Tuesday, November 20, 2012

The Lie of voter Fraud

Politifact did an interesting, though complicated piece about the lie of voter fraud.  You can read it here.

A synapses of it goes as follows:

  • The 2010 census had 98,213 people over the age of 18 in Wood County, Ohio.
  • The 2012 Voter Registrar lists 106,258 people as of Sept 17.  (Up to 108,014 as of the Politifact published date).
  • A bunch of fools are insinuating that 106,258 people voted for Obama in Wood County in the 2012 election, being an obvious example of voter fraud.  This is an outright lie.
  • The truth is that only 80,433 people are listed as 'active voters', and of those only 62,338 voted this November 6th.  
  • Of the people that voted, only 31,596 voted for Obama.  The other 28,997 voted for Romney.

So, the idiots implying that there was massive, voter fraud are clearly trying to deceive people with the wrong numbers.  But let's talk about the right numbers.

Why are there 8,045 more people on the Voter Registrar list than in the census?

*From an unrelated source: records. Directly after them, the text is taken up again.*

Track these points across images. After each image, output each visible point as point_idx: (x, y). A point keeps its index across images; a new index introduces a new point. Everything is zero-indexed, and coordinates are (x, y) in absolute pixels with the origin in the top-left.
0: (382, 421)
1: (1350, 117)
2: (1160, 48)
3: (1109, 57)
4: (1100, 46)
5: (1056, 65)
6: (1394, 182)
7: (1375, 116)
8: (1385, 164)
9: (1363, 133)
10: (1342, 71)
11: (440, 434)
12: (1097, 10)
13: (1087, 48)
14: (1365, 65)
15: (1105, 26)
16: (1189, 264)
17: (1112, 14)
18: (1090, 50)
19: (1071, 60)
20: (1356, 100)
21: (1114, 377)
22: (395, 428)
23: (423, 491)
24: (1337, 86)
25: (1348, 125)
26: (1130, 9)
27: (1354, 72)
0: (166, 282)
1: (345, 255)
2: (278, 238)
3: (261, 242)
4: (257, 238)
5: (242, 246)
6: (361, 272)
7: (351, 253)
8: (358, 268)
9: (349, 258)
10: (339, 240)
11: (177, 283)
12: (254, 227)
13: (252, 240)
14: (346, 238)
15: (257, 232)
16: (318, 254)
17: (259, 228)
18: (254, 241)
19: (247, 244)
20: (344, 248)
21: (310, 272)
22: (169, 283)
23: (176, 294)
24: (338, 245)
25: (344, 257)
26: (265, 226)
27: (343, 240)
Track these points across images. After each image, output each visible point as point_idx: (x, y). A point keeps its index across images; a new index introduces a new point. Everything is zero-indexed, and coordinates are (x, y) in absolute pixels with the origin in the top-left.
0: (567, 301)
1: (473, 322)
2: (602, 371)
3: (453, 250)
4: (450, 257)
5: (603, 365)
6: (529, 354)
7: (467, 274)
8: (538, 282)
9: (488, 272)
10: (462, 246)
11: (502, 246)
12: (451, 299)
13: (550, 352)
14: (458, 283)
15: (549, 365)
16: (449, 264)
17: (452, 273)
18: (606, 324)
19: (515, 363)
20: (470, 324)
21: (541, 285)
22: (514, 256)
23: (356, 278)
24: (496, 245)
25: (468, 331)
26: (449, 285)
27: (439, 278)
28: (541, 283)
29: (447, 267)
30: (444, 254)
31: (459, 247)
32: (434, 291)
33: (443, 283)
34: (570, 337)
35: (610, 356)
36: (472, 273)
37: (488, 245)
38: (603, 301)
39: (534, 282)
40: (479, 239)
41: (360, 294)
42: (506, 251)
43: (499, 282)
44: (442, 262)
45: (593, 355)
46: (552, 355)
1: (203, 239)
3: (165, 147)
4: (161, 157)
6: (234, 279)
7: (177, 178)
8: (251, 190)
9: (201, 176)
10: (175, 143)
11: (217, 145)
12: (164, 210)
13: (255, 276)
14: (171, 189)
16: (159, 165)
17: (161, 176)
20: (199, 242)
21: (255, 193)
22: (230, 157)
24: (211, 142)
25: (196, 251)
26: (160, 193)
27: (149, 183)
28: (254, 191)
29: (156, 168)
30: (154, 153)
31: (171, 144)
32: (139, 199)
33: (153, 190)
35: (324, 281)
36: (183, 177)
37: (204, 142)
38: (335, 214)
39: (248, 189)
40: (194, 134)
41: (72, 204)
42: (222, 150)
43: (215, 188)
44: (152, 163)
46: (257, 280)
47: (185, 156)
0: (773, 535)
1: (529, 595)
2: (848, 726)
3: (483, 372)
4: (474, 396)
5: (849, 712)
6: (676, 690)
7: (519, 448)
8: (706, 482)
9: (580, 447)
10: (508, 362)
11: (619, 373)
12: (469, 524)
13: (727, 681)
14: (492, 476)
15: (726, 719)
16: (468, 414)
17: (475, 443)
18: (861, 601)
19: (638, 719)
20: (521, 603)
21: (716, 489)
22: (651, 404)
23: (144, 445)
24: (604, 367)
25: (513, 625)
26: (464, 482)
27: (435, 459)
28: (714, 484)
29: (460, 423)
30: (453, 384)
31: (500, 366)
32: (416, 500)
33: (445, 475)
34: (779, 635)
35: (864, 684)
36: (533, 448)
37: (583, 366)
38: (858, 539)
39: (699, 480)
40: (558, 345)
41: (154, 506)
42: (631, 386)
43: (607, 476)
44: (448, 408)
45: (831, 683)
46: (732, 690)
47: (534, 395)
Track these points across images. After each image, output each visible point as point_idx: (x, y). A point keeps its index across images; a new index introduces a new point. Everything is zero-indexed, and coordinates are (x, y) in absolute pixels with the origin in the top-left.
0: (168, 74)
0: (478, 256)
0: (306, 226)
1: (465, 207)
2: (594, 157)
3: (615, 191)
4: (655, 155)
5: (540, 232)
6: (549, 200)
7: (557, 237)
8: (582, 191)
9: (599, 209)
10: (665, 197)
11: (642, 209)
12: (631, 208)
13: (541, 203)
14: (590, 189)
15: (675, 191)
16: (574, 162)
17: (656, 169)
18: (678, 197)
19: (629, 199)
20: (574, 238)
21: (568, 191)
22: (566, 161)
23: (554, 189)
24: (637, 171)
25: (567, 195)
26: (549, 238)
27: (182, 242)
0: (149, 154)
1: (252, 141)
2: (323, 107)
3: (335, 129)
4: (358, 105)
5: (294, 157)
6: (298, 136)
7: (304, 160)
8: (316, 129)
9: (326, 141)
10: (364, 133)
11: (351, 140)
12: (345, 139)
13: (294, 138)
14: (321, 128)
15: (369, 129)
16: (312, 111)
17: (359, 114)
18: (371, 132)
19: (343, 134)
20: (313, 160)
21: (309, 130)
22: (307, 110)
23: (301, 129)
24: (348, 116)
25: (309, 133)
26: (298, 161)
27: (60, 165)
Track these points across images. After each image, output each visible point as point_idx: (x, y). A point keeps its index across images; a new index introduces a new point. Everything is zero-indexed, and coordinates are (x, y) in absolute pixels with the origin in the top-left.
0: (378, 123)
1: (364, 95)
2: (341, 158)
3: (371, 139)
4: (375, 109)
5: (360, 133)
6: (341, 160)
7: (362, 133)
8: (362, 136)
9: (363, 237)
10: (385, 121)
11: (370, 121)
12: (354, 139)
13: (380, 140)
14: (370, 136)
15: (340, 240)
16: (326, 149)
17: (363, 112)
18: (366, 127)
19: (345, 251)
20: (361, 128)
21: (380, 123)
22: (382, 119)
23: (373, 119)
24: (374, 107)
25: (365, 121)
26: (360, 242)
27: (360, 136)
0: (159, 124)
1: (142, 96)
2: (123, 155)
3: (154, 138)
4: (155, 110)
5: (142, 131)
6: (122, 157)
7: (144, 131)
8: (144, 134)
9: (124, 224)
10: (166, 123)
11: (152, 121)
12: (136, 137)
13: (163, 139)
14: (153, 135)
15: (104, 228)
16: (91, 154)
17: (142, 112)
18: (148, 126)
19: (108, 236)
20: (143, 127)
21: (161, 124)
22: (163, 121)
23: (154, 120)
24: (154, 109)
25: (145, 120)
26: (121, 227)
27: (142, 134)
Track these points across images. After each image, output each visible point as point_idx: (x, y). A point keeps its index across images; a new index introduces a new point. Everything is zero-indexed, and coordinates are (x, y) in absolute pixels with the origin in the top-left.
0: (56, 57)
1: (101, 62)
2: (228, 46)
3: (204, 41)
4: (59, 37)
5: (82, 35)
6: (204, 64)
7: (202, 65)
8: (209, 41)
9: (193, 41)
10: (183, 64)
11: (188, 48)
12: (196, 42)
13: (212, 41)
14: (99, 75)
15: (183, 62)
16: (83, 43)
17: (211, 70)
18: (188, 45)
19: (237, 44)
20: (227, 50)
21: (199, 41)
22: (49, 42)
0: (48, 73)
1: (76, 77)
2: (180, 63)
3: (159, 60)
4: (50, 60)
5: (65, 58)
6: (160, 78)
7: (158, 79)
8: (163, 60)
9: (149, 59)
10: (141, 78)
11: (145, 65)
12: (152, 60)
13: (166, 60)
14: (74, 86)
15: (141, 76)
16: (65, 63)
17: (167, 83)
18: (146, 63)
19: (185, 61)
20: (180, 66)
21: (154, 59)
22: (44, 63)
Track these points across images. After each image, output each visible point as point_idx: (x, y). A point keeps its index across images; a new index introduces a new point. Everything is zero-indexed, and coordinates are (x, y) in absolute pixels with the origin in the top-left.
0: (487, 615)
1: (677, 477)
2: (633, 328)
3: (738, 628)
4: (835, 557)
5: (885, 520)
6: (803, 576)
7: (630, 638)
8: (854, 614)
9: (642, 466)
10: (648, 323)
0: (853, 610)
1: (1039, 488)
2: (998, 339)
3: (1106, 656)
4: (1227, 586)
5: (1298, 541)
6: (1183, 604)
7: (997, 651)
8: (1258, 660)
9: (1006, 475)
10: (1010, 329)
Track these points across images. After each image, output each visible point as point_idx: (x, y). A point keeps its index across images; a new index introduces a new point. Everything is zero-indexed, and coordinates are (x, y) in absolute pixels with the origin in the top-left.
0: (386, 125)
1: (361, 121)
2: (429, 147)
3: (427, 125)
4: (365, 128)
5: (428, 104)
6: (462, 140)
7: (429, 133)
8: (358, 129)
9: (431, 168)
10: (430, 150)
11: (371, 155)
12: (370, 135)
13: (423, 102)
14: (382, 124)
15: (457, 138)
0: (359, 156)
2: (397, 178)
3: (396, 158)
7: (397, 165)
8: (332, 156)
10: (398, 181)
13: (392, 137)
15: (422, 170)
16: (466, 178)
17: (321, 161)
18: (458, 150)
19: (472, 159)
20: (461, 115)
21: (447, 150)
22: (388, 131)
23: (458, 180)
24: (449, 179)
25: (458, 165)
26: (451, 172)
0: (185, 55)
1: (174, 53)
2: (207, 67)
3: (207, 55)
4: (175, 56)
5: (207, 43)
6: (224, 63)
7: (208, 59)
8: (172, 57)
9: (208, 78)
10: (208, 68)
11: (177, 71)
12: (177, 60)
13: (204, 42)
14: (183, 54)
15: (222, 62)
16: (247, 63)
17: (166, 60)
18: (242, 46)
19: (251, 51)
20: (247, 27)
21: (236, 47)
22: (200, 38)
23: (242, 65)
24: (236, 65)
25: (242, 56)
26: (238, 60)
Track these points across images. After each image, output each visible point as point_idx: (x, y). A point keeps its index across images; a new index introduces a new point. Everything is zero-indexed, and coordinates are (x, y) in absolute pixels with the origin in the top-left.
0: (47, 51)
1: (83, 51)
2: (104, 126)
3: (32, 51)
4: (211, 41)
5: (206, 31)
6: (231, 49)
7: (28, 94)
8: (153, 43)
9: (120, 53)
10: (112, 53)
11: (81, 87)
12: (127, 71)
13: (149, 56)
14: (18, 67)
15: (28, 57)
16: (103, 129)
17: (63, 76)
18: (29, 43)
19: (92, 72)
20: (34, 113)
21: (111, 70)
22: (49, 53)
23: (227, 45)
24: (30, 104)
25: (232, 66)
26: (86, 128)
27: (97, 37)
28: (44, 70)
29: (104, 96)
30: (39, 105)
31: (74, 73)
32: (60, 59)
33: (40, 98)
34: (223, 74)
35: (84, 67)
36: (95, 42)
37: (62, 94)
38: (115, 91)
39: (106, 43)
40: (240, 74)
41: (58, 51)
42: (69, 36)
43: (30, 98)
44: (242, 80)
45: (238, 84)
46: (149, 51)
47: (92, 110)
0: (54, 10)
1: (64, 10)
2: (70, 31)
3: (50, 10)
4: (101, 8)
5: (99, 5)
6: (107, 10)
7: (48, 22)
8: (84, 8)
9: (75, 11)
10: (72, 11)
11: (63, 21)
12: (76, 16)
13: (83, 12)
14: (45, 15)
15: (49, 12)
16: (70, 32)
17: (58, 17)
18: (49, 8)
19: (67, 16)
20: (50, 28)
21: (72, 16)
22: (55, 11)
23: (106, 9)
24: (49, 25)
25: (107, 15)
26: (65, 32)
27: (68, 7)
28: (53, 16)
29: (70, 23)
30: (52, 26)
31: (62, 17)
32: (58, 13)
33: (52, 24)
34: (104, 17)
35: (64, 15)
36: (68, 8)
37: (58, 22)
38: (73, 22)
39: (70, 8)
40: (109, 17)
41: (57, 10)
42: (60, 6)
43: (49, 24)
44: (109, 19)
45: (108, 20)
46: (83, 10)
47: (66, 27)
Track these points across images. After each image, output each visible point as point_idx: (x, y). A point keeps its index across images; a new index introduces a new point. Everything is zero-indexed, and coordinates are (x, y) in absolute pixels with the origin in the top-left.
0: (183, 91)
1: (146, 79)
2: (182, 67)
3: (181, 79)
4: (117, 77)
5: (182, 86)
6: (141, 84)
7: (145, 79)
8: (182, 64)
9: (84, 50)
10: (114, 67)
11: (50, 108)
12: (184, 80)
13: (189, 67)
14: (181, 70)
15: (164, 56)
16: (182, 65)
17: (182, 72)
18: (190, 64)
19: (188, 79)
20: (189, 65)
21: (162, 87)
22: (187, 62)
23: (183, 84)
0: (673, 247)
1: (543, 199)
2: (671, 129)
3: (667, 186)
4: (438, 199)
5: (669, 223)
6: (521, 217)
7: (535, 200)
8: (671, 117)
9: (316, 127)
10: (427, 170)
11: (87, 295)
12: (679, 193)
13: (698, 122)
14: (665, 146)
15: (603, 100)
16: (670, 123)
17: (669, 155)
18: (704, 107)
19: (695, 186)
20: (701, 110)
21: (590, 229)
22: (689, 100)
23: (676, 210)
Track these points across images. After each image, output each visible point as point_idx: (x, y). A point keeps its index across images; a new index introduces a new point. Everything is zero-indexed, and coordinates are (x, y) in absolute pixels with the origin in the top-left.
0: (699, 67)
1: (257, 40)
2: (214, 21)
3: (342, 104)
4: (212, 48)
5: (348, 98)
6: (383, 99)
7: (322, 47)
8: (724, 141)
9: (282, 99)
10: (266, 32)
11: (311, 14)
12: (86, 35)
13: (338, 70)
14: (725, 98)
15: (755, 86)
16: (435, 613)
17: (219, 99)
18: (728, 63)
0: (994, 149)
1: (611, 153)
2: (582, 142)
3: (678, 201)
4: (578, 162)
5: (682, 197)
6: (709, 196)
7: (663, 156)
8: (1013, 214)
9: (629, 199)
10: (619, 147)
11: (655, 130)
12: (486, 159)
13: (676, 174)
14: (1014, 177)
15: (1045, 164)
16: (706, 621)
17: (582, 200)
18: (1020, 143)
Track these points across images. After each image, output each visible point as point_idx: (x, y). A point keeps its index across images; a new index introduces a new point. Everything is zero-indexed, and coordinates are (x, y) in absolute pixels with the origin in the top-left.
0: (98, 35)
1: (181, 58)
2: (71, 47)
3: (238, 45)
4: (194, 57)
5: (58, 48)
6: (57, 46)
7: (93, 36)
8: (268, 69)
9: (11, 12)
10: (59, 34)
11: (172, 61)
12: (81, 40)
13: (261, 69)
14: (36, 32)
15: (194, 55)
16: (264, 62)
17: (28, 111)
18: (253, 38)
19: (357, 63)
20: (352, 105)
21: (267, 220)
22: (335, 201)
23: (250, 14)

There are lots of reasons this happens.

  1. Two years passed, and people aged.  Someone that was 16 in 2010 would not count in that 98,213 number. 
  2. Some people moved into the county.
  3. People that died did not get immediately removed from the list.
  4. People that moved did not re-registrar to vote, removing themselves from the list.
  5. College students may tell the Census that they 'live' with their parents, but register to vote in the the county they go to school.  (They may think that their parent's student financing need them to be claimed as a resident)
First, which way should we be cautious about.  Should we try to eliminate everyone we can from the voter registration list- preventing fraud?  Or should we be extra careful not to violate someone's voting rights by eliminate them unless we know that they are no longer an eligible voter?  Well, as there are practically no convictions or even arrests for voter fraud, we should obviously protect their voting rights - just as we protect our rights to own a gun or practice religion.   If on the other hand you can show significant numbers of arrests and convictions for voter fraud, then I could see changing those rules

College students are hard to measure, as are moves.  But birhts and deaths are public records easily looked at. 

In the US, about 0.839% of  people die every year.  (Source)

The birth rate is about 1.375% (4 million births/291 million people)

Not counting moves, that means there is a net increase of 0.536% of the population each year (on average.

So over two years, the actual number of people in the country probably grew from 98,213 to 99,268

That means that the Voter Registrar has an extra 6,990 people on it.Out of 99,268 that comes to an error rate of about 7%.

7% is fairly high number of non-people listed on a registrar.  But lets look at the number of people listed as 'active' but did not vote this election.

That would be 62338/80433 = 77.5% of the active voters voted, leaving 22.5% of 'active voters' not actually voting in one of the most contentious elections ever.

Given that almost 1/4 of people did not bother to vote, is it that surprising that 7% have moved away and did not re-registrar?  Or died and not been removed?

More importantly, those people SHOULD NOT have been removed during the past 9 months.  They should be removed NOW.   After the election.  Go through the 106,258-80,433 = 25,825 inactive voters and any that did not vote this year, becoming active again, telling them they will be removed from the voter lists and will not be able to vote again until they re-register.

That's how you do it - after the important election, not before.  That gives them two years to re-register for the congressional elections if we were mistaken, four years for the presidential one.